Due to the aggressive clinical course of MTC, accurate preoperative detection is a prerequisite for improving prognosis; thus, the cytopathologist’s suspicion of MTC based on FNAC, the first step of diagnosis, should be emphasized. Because diagnosing MTC based on cytomorphology alone is very challenging due to its rarity compared with PTC and the wide spectrum of cytologic features that often overlap with other neoplasms, the detection rate of FNAC in patients with MTC ranged from 12.5%–88.2% in a meta-analysis including 15 relevant studies and 641 MTC patients who underwent FNAC [24]. Seven cytomorphologic features were readily recognized in FNAC of MTC: high cellularity, cellular pleomorphism, plasmacytoid cells, round cells, discohesive cells, salt-and-pepper chromatin, and binucleation or multinucleation [25]. In another study, the following important cytologic parameters for MTC were also suggested: a dispersed cell pattern of polygonal cells, azurophilic cytoplasmic granules, and eccentric nuclei with coarse granular chromatin and amyloid [26]. In the current case, discohesive cells arranged in a dispersed pattern with moderate to high cellularity were observed, corroborating with the previous literature, and spindle cell morphology with granular chromatin also supports the diagnosis of MTC. However, the presence of pseudo-inclusion, known as the representative but not specific feature, might have led to a misdiagnosis of PTC; thus, immunostaining for calcitonin was helpful for an accurate diagnosis. Conclusively diagnosing MTC only using FNAC should be approached with caution; thus, cytopathologists are sometimes obliged to categorize difficult smears into atypia of undetermined significance or follicular lesions of undetermined significance, namely AUS/FLUS. When FNAC findings are unmet for the diagnostic criteria of any subtype or show various findings suggestive of two or more components, cytopathologists might suspect the presence of MTC, attempt immunocytochemistry for calcitonin, and recommend that clinicians consider the measurement of serum calcitonin levels.
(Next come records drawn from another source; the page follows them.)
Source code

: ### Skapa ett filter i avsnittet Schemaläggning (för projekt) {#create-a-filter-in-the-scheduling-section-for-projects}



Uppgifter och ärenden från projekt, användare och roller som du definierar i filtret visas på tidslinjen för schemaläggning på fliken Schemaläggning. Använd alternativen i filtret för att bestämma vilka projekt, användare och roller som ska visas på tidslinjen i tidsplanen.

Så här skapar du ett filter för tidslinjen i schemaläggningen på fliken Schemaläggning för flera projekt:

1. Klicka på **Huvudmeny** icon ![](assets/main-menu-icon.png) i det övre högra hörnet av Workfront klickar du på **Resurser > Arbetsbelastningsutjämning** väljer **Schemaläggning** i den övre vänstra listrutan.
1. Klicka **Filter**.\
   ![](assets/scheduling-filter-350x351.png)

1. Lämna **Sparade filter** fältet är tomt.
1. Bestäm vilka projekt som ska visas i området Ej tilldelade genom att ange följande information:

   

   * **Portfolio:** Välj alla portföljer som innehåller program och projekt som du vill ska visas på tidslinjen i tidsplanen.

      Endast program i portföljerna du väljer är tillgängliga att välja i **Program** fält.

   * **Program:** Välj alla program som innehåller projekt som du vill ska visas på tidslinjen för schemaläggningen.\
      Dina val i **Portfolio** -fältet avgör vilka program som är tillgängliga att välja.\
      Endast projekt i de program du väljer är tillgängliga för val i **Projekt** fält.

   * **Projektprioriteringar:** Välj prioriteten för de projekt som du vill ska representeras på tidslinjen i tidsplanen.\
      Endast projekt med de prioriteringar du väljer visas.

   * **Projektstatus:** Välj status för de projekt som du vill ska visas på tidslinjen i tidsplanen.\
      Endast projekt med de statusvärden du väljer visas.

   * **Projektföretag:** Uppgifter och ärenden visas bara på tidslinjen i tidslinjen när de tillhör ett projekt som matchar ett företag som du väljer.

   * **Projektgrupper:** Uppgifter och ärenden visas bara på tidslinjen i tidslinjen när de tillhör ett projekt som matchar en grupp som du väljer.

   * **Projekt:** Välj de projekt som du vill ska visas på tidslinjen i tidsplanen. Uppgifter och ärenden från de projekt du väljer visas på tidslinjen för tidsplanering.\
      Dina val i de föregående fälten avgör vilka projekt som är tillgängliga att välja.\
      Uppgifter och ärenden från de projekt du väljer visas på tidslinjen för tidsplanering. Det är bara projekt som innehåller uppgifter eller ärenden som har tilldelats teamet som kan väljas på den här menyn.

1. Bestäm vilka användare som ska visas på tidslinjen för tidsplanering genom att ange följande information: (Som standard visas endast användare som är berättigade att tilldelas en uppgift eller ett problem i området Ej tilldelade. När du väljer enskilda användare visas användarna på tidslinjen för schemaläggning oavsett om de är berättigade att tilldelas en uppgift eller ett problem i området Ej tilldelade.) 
Concurrent occurrence of PTC and MTC was initially described by Lamberg et al. in 1981 [17], and Biscolla et al. [27] reported a fairly high rate (27/196, 13.8%) of concurrent PTC among patients with MTC in 2004. Several case reports of concurrent PTC and MTC have been published [2,8,9,14,17,18]. Although our case showed coexisting PTC and MTC separated by intervening normal thyroid tissue in the shape of a collision tumor, they were located very close to each other and appeared as one mass in the right thyroid lobe on ultrasonography and CT. Furthermore, the PTC and MTC components measured 1.4 cm and 1.8 cm, respectively, which are very similar. Consequently, the cytologic specimen based on FNA could involve both components evenly.

Kim et al. [9] recently reported an original article containing comprehensive information on 10 cases of concurrent PTC and MTC; only four cases showed concurrent PTC and MTC in the same thyroid lobe. The maximal PTC diameter measured less than 1 cm (papillary microcarcinoma) in all but one case, and in only one case, the PTC was 1.7 cm and the MTC 0.5 cm in size. Because papillary microcarcinoma is a very prevalent neoplasm, accounting for up to 30% of all PTCs, the authors [9] suggested that concomitant PTC and MTC might be a simple coincidence. However, the coexisting PTC and MTC in the present study were very closely attached to each other, and their sizes were very similar. The various hypotheses mentioned above for a coexisting PTC and MTC should be reconsidered for explaining this phenomenon.

Collectively, we presented a case of coexisting PTC and MTC in the same lobe in which the two components were attached but separated by thin intervening stroma, resulting in both components aspirated using FNA before surgical removal. Because the surgical plan and clinical course for PTC and MTC are different, cytopathologists should be aware of this entity. Although the pathogenesis of the coexistence of PTC and MTC is still poorly understood and diverse hypotheses have been suggested, this case may aid in determining the pathogenesis.